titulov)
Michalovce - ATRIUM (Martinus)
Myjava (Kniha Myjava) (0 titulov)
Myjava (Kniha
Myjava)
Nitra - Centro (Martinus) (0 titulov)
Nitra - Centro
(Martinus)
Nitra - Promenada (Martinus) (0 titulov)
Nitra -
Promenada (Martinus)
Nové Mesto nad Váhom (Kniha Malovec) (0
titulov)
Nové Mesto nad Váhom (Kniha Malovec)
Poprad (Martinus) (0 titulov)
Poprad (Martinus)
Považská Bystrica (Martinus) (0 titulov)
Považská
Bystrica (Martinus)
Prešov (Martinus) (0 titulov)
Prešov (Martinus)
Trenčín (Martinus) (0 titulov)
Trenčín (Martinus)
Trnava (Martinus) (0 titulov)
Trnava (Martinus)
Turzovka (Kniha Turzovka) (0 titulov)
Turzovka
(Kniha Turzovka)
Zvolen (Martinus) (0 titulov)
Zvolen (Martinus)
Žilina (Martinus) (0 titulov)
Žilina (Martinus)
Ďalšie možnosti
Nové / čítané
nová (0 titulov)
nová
---------------
## REQUIREMENT
The records above are to be restated word for word.

## SOLUTION BELOW
titulov)
Michalovce - ATRIUM (Martinus)
Myjava (Kniha Myjava) (0 titulov)
Myjava (Kniha
Myjava)
Nitra - Centro (Martinus) (0 titulov)
Nitra - Centro
(Martinus)
Nitra - Promenada (Martinus) (0 titulov)
Nitra -
Promenada (Martinus)
Nové Mesto nad Váhom (Kniha Malovec) (0
titulov)
Nové Mesto nad Váhom (Kniha Malovec)
Poprad (Martinus) (0 titulov)
Poprad (Martinus)
Považská Bystrica (Martinus) (0 titulov)
Považská
Bystrica (Martinus)
Prešov (Martinus) (0 titulov)
Prešov (Martinus)
Trenčín (Martinus) (0 titulov)
Trenčín (Martinus)
Trnava (Martinus) (0 titulov)
Trnava (Martinus)
Turzovka (Kniha Turzovka) (0 titulov)
Turzovka
(Kniha Turzovka)
Zvolen (Martinus) (0 titulov)
Zvolen (Martinus)
Žilina (Martinus) (0 titulov)
Žilina (Martinus)
Ďalšie možnosti
Nové / čítané
nová (0 titulov)
nová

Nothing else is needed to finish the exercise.